Fig. 8. BIN1 knockdown does not recover age-related diastolic dysfunction.

a, b Representative pulsed-wave (PW) Doppler images from unconscious young (a) and old (b) mice before and two, four, and six weeks after RO-injection of shRNA-scrmb (left) and shRNA-mBIN1 (right). Summary dot-plots for young (N = 10) and old (N = 19) mice, paired results before and two weeks after RO-injection of old mice with shRNA-scrmb (N = 10) and shRNA-mBIN1 (N = 9), and paired results before and two, four and six weeks after RO-injection of old mice with shRNA-scrmb (N = 4) and shRNA-mBIN1 (N = 4) for the following diastolic measurements are displayed: c–e isovolumetric relaxation time (IVRT) and, f–h mitral valve E/A ratio (MV E/A). Statistical analysis was performed on data in (c, f ) using unpaired two-tailed Student’s t-tests, on data in (d, g) using paired two-tailed Student’s t-tests, and on data in (e, h) using one-way ANOVAs with multiple comparison post-hoc tests. Young data are from NIA young mice. Data are presented as mean ± SEM. Source data are provided in the Source Data file.

Fig. 9. Myofilament Ca²⁺ sensitivity is altered in aging.

a Western blot of total (top) and pS23/24 (bottom) cTnI expression in whole heart lysates from young, old, shRNA-mBIN1 or shRNA-scrmb transduced mice. Ponceau was used for normalization. b Histogram showing normalized total cTnI levels relative to young (N = 3 biological replicates). c Histogram showing cTnI pS23/24 normalized to total cTnI relative to young (N = 3 biological replicates). d Western blot of total (top) and pS273 (bottom) cMyBP-C expression in whole heart lysates from young, old, shRNA-mBIN1 or shRNA-scrmb transduced mice. Ponceau was used for normalization. e Histogram showing normalized total cMyBP-C levels relative to young (N = 3 biological replicates). f Histogram showing cMyBP-C pS273 normalized to total cMyBP-C relative to young (N = 3 biological replicates). Statistical analysis was performed on data in (b, c, e, f ) using one-way ANOVAs with multiple comparisons post-hoc test. Young data are from JAX young mice. Note there was no significant difference in cTnI (total and pS23/24) or cMyBP-C (total and pS273) expression when JAX and NIA-sourced young mice were compared (see Supplementary Fig. 1m–r). Data are presented as mean ± SEM. See Supplemental Information for uncropped scans and number of technical replicates for western blots. Source data are provided in the Source Data file.

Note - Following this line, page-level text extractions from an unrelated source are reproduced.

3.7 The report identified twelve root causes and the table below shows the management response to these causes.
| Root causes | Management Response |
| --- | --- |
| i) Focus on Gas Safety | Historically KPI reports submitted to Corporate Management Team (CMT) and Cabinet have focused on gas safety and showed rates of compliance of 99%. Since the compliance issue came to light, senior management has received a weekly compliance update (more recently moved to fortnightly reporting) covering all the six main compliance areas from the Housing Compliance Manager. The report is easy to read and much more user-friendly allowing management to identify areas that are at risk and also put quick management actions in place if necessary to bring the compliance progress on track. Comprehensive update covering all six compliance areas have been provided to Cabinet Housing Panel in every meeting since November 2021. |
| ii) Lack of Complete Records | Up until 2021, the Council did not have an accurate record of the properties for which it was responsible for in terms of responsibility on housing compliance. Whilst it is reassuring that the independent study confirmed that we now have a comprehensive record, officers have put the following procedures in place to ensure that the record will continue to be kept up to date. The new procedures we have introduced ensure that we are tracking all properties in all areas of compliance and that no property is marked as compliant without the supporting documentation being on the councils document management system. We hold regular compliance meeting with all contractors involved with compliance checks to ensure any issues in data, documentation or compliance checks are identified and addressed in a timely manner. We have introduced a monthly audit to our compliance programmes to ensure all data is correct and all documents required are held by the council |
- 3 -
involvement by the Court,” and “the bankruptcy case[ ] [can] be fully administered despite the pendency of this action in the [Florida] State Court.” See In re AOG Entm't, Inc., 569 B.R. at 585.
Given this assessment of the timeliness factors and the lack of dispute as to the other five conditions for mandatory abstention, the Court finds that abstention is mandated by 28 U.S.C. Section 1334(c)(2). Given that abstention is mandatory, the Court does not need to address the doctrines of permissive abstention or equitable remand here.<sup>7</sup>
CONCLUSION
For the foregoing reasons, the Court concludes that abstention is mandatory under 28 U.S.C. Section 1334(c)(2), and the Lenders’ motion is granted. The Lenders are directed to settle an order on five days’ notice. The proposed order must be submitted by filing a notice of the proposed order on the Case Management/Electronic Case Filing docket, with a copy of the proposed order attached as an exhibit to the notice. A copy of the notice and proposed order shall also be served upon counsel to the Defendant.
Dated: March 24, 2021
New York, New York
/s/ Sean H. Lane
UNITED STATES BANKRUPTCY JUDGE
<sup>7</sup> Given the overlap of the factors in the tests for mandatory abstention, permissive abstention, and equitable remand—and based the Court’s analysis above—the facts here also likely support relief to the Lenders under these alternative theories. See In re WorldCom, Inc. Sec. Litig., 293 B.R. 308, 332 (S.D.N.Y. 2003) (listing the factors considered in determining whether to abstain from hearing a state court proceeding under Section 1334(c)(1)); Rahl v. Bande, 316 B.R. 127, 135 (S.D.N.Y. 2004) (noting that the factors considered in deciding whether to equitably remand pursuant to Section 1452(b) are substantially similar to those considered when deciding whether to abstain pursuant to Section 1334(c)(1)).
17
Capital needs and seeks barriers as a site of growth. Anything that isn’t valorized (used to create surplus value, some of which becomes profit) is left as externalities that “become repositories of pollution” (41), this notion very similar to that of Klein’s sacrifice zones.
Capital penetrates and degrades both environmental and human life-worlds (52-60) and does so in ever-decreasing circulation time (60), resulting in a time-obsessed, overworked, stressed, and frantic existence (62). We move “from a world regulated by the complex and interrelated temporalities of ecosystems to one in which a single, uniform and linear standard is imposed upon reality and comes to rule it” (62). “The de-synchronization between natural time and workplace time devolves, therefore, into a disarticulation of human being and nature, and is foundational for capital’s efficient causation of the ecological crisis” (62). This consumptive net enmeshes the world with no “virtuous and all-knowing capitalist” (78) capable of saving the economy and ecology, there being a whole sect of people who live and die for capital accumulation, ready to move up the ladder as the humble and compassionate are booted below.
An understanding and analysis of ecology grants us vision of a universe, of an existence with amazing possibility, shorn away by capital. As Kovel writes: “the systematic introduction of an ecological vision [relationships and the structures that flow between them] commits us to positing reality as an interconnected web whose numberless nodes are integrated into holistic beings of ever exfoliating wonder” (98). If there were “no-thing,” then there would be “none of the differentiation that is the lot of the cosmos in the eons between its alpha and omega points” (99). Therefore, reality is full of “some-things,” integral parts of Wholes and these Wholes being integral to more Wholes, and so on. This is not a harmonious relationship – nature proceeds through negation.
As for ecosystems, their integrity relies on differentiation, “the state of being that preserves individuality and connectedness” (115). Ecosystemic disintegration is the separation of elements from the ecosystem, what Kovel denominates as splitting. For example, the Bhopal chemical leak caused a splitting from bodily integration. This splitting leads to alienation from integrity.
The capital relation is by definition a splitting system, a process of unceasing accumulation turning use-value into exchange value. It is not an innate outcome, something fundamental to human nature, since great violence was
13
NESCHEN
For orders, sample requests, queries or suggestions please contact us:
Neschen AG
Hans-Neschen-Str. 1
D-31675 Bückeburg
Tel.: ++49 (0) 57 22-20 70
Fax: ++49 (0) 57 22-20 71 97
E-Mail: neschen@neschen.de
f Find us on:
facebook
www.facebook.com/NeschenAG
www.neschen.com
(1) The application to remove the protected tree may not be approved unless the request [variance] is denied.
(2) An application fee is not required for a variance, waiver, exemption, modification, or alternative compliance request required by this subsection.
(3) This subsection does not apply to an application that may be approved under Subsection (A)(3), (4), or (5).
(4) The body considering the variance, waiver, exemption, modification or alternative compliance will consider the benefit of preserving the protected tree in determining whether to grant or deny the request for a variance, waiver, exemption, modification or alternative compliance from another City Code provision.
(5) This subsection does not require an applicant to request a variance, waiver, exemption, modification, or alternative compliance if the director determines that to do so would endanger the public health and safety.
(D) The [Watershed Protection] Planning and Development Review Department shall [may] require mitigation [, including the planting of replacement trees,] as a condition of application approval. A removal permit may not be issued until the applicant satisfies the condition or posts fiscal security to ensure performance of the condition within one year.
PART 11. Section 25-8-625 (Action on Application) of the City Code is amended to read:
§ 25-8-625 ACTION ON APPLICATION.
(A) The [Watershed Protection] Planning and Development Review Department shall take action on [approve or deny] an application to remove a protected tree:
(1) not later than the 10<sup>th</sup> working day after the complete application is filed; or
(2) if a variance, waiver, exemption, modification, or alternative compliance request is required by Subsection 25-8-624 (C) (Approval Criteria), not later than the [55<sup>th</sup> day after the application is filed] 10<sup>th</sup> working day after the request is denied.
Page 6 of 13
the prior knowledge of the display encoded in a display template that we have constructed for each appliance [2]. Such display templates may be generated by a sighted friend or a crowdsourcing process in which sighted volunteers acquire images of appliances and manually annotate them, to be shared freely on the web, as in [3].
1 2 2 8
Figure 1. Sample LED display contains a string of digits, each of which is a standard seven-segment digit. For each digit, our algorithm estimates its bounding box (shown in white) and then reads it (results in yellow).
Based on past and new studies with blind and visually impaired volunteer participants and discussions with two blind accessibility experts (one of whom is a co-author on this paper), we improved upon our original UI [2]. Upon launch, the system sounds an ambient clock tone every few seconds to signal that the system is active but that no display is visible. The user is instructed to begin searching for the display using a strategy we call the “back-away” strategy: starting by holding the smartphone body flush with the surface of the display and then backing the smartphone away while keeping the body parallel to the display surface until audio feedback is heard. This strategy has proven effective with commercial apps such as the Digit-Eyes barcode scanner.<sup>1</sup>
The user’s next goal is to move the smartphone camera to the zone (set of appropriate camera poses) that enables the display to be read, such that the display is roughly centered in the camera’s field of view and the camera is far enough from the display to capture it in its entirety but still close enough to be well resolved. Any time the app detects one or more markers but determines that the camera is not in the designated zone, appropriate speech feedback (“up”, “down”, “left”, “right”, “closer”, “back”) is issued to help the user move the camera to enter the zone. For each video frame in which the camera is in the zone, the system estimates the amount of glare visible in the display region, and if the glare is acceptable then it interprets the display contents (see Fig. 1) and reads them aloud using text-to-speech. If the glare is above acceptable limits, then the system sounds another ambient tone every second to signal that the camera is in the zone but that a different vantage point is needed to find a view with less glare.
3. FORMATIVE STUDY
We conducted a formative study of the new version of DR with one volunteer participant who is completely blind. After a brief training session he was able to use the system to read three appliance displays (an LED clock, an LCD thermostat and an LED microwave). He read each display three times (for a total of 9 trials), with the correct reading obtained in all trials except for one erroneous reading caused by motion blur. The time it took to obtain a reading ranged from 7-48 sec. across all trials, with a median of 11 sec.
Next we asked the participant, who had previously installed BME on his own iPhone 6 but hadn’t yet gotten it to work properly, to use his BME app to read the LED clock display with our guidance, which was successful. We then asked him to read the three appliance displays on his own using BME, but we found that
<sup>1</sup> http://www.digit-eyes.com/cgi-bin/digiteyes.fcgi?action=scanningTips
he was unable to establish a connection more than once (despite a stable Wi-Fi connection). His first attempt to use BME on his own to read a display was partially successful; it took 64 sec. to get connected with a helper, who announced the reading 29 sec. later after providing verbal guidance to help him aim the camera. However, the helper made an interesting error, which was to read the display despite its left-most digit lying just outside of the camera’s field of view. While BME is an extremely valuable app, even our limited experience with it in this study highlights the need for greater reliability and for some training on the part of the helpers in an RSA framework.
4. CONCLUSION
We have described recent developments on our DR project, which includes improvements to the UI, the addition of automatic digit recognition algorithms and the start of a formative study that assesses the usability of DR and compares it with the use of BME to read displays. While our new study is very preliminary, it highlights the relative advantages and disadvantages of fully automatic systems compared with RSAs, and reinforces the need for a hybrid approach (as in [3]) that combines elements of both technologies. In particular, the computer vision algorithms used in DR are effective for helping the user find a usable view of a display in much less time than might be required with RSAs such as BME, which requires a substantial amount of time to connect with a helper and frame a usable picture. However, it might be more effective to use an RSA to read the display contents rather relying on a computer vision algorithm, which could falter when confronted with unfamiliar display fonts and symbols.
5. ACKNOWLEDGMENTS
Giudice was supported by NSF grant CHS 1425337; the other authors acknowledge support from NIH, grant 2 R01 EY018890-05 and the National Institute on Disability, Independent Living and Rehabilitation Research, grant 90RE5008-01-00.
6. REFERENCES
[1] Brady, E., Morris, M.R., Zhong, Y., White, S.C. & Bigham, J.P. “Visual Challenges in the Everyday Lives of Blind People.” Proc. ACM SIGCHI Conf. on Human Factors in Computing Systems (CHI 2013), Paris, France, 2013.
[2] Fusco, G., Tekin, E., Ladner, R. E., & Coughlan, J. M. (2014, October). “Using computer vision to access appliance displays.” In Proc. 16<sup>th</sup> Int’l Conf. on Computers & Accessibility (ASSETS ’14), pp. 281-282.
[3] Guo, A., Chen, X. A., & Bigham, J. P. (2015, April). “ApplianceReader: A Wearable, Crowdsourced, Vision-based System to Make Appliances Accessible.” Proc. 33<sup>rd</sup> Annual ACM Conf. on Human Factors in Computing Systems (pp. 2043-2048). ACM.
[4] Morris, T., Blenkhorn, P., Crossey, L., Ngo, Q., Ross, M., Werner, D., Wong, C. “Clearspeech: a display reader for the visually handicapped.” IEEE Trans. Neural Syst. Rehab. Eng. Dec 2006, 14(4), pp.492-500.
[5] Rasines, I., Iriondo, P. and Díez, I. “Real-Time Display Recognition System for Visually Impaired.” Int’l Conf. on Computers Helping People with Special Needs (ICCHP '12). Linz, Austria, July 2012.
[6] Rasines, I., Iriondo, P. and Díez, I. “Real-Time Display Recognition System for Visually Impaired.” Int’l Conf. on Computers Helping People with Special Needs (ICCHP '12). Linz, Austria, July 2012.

Fig. 10. BIN1 knockdown rejuvenates the aging heart.

The main findings of our study graphically illustrated and summarized. Top: In healthy young cells, Ca_V1.2 channels undergo endosomal recycling, where channels on endosomes are either marked for degradation through the late endosome pathway or are recycled to the sarcolemma through the fast and slow recycling pathways. Following β-adrenergic receptor (β-AR) stimulation, a pool of channels localized to endosomes are mobilized to the membrane, resulting in larger Ca_V1.2 clusters along t-tubules. Across the dyad, RyR2 clusters on the sarcoplasmic reticulum also increase following βAR stimulation ensuring efficient Ca²⁺-induced Ca²⁺-release. This increase in cytosolic Ca²⁺, along with increased phosphorylation of cardiac Troponin I (cTnI) and cardiac myosin binding protein-C (cMyBP-C) within the sarcomere, allows for enhanced contractility under acute stress to cope with elevated hemodynamic and metabolic demands. Bottom: In aging, Bridging Integrator 1 (BIN1) protein levels are increased, accompanied by a swelling of endosomes and subsequent dysregulation of endosomal trafficking of Ca_V1.2. Ca_V1.2 and RyR2 channels are basally super-clustered at the dyads and lose β-AR responsivity. Reduced phosphorylation of cTnI and cMyBP-C result in systolic and diastolic dysfunction. BIN1 knockdown in aging recovers RyR2 clustering plasticity and Ca²⁺ transient responsivity to β-AR stimulation. Phosphorylation of cMyBP-C is basally restored, and contractility is recovered to youthful levels. Thus, BIN1 knockdown rejuvenates the aging heart. Created with BioRender.com.